Modular Blockchain Meaning
What Is a Modular Blockchain?
Monolithic blockchains employ a unified structure model, meaning that all activities and tasks are performed on a single layer. However, as the amount of transactions or activities in the network grows, the cost associated with verification resources proportionally increases. Instead of trying to do everything on the base layer, modular blockchain follows the principles of separation of concern to scale throughput while maintaining security and decentralization.
A modular chain defines a blockchain network that focuses on a specific function(s). Its essence lies in dividing the blockchain’s core functions into smaller, distinct modules. This modular approach optimizes resource utilization and reduces network congestion by offloading other tasks to separate chains. It also allows autonomous development, maintenance, and upgrading of individual modules, promoting greater efficiency, scalability, and overall network performance.
Such blockchains can specialize as:
- Execution: Blockchains specializing in execution process transactions and state changes. They also facilitate interactions between the blockchain and its users, such as signing transactions, exchanging assets, and creating smart contracts.
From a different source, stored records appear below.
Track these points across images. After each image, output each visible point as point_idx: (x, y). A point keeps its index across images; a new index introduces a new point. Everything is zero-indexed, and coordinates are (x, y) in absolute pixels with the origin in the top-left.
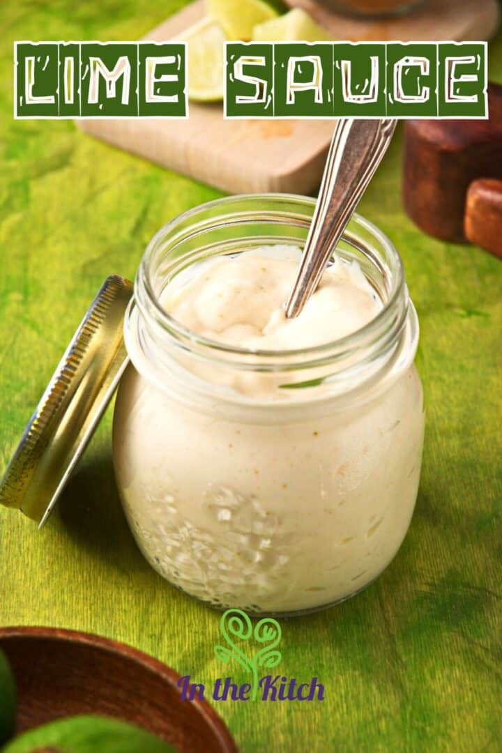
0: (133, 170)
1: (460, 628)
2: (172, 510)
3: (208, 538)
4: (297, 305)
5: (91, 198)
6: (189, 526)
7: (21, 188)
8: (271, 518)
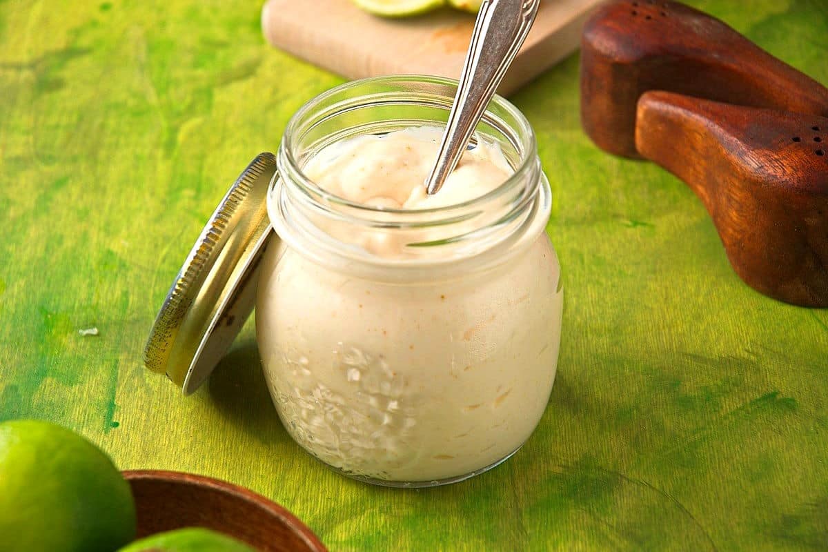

- Settlement: Settlement-specific blockchains resolve disputes and verify the execution of transactions. The settlement layer is non-existent in monolithic blockchains and optional in a modular stack.
- Consensus: The consensus layer is responsible for ordering transactions and transaction finality. It achieves this through the full nodes that confirm the authenticity or validity of a transaction.
- Data availability: The data availability layer holds the transactional data necessary to verify state changes. In simpler terms, it ensures that historical data is available whenever needed.
Most popular blockchains were designed to handle all these functions on the base layer, making them monolithic. Modular stacks, on the contrary, distribute the core functions across several specialized chains.
Modular Blockchain Examples
Some common modular chains include Celestia and Polygon Avail, which specialize in data availability and consensus by offloading execution to rollups (modular chains focusing on execution). Other solutions include StarkEx, zkPorter, Optimism, Arbitrum, and zkSync.